There were even a few stragglers at the police station, and these were the ones whose long wait was rewarded, for they would get a rarer photograph.
She ran up the steps to the front door and hurried to the desk. Annoyingly, there was somebody already there, making a very long meal out of reporting somebody parking over his driveway. The sergeant gave her an apologetic look and pointed towards a side room.
She expected to see Mia. She didn’t get what she expected.
‘Kayley! Hello. What are you doing here?’
Kayley looked sheepish and took a sip out of her cardboard cup of coffee.
‘I’ve come to make a statement,’ she said. ‘But I wanted to talk to you first.’
‘A statement?’ Jenna struggled to overcome her disappointment, but it wasn’t easy. ‘Has there been trouble at the youth club? Something to do with the talent contest?’

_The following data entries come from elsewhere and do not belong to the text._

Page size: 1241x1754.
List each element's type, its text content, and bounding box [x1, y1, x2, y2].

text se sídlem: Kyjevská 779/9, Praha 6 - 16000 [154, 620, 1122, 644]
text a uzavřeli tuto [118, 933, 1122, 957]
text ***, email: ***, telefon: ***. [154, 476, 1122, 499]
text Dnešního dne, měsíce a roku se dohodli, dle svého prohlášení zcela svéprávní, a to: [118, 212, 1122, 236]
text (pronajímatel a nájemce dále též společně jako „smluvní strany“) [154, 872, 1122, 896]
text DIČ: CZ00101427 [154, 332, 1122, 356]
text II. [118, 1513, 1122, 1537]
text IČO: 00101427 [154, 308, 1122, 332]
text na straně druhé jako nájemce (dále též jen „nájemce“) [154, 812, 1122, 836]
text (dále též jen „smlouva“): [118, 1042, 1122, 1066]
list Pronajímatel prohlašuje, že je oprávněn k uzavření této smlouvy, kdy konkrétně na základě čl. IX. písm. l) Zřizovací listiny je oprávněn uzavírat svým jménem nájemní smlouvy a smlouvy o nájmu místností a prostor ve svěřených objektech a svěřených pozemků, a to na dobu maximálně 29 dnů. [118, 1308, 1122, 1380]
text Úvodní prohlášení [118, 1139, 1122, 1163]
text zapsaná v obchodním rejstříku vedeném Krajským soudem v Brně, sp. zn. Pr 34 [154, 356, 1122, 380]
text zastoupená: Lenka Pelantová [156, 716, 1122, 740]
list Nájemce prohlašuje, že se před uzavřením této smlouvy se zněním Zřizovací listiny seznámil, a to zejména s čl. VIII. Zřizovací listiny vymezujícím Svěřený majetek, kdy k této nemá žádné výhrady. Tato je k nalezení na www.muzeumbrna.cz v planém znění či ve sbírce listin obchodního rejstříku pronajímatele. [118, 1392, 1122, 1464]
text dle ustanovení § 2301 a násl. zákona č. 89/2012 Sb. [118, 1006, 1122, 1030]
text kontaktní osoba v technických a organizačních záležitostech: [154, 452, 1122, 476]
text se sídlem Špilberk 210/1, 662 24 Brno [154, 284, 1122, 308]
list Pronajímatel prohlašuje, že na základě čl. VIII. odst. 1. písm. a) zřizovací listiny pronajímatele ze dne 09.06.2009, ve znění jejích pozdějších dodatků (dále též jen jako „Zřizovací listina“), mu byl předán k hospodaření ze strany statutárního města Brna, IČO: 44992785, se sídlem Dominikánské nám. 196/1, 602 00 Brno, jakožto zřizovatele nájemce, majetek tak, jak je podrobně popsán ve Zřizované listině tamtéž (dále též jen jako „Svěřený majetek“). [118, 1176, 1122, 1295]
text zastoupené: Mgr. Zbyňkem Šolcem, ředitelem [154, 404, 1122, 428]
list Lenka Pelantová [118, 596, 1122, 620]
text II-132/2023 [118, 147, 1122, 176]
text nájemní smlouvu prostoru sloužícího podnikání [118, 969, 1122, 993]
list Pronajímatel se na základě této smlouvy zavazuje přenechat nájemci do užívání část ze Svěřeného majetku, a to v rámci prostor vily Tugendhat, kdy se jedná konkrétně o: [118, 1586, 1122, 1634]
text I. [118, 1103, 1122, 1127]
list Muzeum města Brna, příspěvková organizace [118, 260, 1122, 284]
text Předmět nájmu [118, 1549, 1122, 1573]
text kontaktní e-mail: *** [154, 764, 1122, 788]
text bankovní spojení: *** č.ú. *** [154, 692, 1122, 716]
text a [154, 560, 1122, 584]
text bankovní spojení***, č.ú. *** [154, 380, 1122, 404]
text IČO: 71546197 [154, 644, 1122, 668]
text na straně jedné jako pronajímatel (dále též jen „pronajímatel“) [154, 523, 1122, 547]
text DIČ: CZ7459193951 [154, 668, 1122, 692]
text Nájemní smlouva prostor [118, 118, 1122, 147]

‘No, that’s not it. Look, I had no idea about you and Jason. Obviously.’
‘Is this to do with Jason?’ Her heart lurched. She wasn’t sure if it was up or down.
‘Yeah. And before I tell you, I’m sorry. OK? I didn’t know it would work out this way.’
‘I’m all right. Where did you get the coffee?’
‘Vending machine, out in the hall. D’you want one? I’ll get it for you. Least I can do, in the circumstances.’
Jenna watched, nonplussed, as Kayley went out of the room, returning a minute later with another cardboard cup.
‘So,’ said Jenna, taking a sip of the scalding liquid. ‘What’s this all about, then?’